What do messages like “too much, too early” contain?

  • All technologies included in job description
  • A lot of information about the project in which the candidate will work in;
  • Description of the company that hires
  • A variety of links, to ATS, company website, future team, project etc.

Why is this a mistake?

It forces the developers to consume too many resources for something that 5 seconds before did not even exist in their minds. In case their even remotely willing to engage in such daunting tasks.

What resources does the candidate consume during the process?

The most important, would be 3: time, attention, decision

 

 

 

 

  1. Time – reading a wall of text, consumes ineffectively the time of a developer. Besides, if your text is presented as a uniform and condensed block, without paragraphs, spacing and optimal introduction of information, the time your candidates should allocate to such a message that also contains links requiring to be accessed, becomes a decision that needs a to do list attention. “what goals do I have for today? To read up to 5 Tolstoy “War and Peace” like river messages with included links … I would read more, but a day has only 24 hours”.
  2. Attention – If I want navigate through a message that contains information about a lot of separate things (from the company the recruiter represents, up to the detailed steps of the recruitment process, the technologies used and the stage of development of the project for which the developer is recruited for) it will require me mental effort, or… pending.  What may be harder to understand for some of us in IT recruiting is that this kind of message, have it all template like, are read while the candidate is at work. The level of attention these messages require could impair the quality of coding at work for most developers. What happens then? Guess what! Your candidates will choose to be attentive on their work and, and give very close to none volume of active RAM memory (aka “attention) in their minds to your messages. That is when you got dockerized in “pending” mode within a 0 allocated resources application, namely, no reaction from their side.
  3. Decision – when you are dealing with a large amount of information to be processed, the decision, which contains not only what you do, but a lot of what you choose not to do, becomes difficult to format. Basically, not only do the developers have to process a lot of information, but they are in the position of having to do it without even being able to question the essential ingredient of any career decision: the need for change! Do I need or want to change something in my career, RIGHT NOW?

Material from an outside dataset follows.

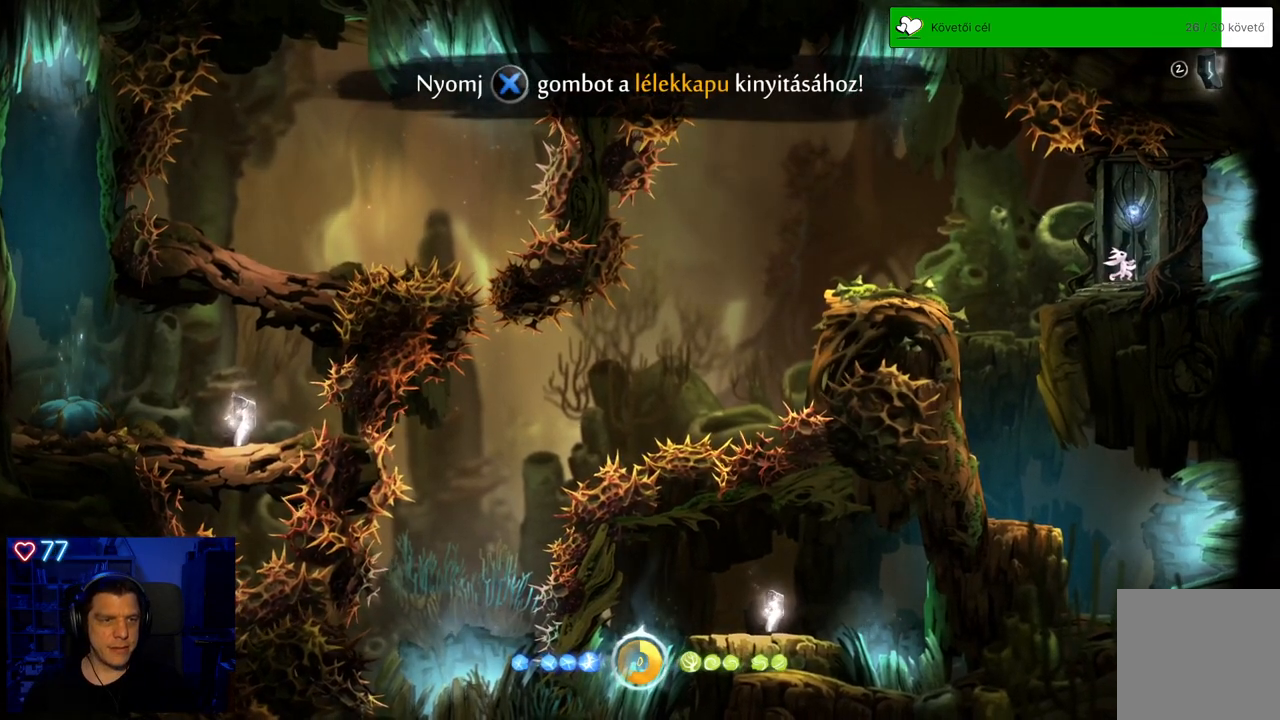
{"buttons": ["X"], "left_stick": "center", "right_stick": "center", "events": [[183, "X", "down"], [267, "X", "up"], [450, "X", "down"]]}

All this information is useful and essential in the recruitment process. The problem is not their volume and variety, but their early exposure during recruitment process to a candidate who had previously shown zero interest in learning about them.

And thus we come to the two major shortcomings that have it all first message suffers:

  • Does not previously probe the developer’s interest, availability, or curiosity. If I could not send these messages in writing on Linkedin, let’s say, could I use them to approach a candidate live while walking down the street? I would say no.
  • Presents a plethora of information that refers to subsequent stages that are relevant only later. It’s like I have a first romantic date where I am presented with all the subsequent details of a possible marriage. Who does this?

             Test the candidates’ readiness or curiosity before asking them to go through too much information about which they had no previous interest. It will be a lot easier for them to take the decision of talking to you. Keep in mind, it’s a first date, not a prenuptial agreement. Pace yourself and run the process step by step!